Herbert is a Fellow of the Royal Academy of Engineering, a Fellow of the British Computer Society and a Liveryman of the City of London Worshipful Company of Information Technologists. He is a member of ACM and IEEE. He is a Visiting Professor at University College London, an Emeritus Fellow of Wolfson College, Cambridge and a member of St John's College, Cambridge.

Herbert was appointed Officer of the Order of the British Empire (OBE) in the 2010 New Year Honours.[1]

Outside of computing, Herbert's interests include flying and restoring vintage aircraft, computer conservation and building scale working models of steam railway locomotives.

Now in retirement, Herbert is the director of a project to construct a replica of the Cambridge EDSAC computer as it was in May 1949 when it ran its first program. The project is sponsored by Cambridge University and the Computer Conservation Society: The replica will be constructed at The National Museum of Computing.

Work[edit]

Herbert's research interests include computer networking, operating systems, distributed computing, programming languages and large-scale data driven systems. His most significant research achievements were an operating system for the Cambridge CAP Computer, his contributions to the Cambridge Model Distributed System and the Advanced Networked Systems Architecture.

Advanced Networked Systems Architecture[edit]

The Advanced Networked Systems Architecture (ANSA) was an applied research programme starting in the 1980s as part of the UK Alvey Programme. ANSA aimed to develop a distributed systems software architecture to support applications integration in enterprise-wide systems. The ANSA work included support for interactive multi-media services, object technology for World Wide Web applications, distributed systems management, mobile object systems and security for electronic commerce. ANSA was an early example of what became to be known as 'middleware'.

In the 1990s "ANSAWare" software based on the ANSA architecture was used by many organizations ahead of the widespread availability of commercial, CORBA-based products for distributed computing. Notable successes included the NASA Astrophysics Data System (ADS), a European radio pager system and the online customer service system for a major UK utility. As part of his ANSA work, Herbert played an active role in many standards and consortia for distributed computing including TINA-C, RM-ODP, OSF DCE and OMG CORBA.
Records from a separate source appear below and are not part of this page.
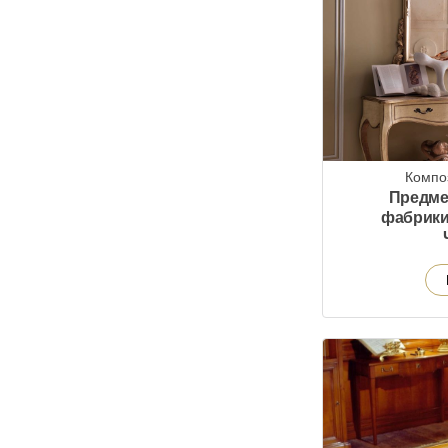
Компо
Предме
фабрики 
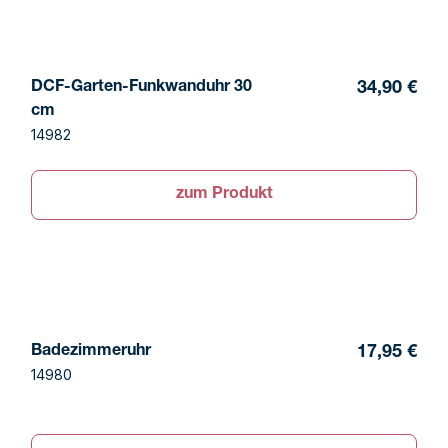
DCF-Garten-Funkwanduhr 30
34,90 €
cm
14982
zum Produkt
Badezimmeruhr
17,95 €
14980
Herbert created a Cambridge UK company, called Architecture Projects Management Ltd (APM), to employ the ANSA research team. As ANSA matured APM developed a parallel software consulting business to help companies adopt ANSA ideas and exploit ANSAware, CORBA and Internet technologies. A key development during this period was E2S, a smart card-based architecture for end-to-end secure business-to-business transactions. In 1996 APM spun out further business called Digitivity, with offices in Cambridge UK and Palo Alto, California, USA to develop an Internet browser security product. In 1998 APM and Digitivity were acquired by Citrix Systems of Ft Lauderdale, Florida, USA and Herbert took up the position of Director for Advanced Technologies where he remained until joining Microsoft in 2001.

Publications[edit]

Herbert published several books and articles,[2] a selection:

  • 1979. The Cambridge CAP Computer and Its Operating System. With Maurice Wilkes and Roger Needham (ed.)
  • 1984. Cambridge distributed computing system. With Roger Needham
  • 2004. Computer systems : theory, technology, and applications : a tribute to Roger Needham . With Karen Spärck Jones (ed.)

References[edit]

  1. ^ The London Gazette: (Supplement) no. 59282. p. 10. 31 December 2009.
  2. ^ Andrew Herbert List of publications from the DBLP Bibliography Server.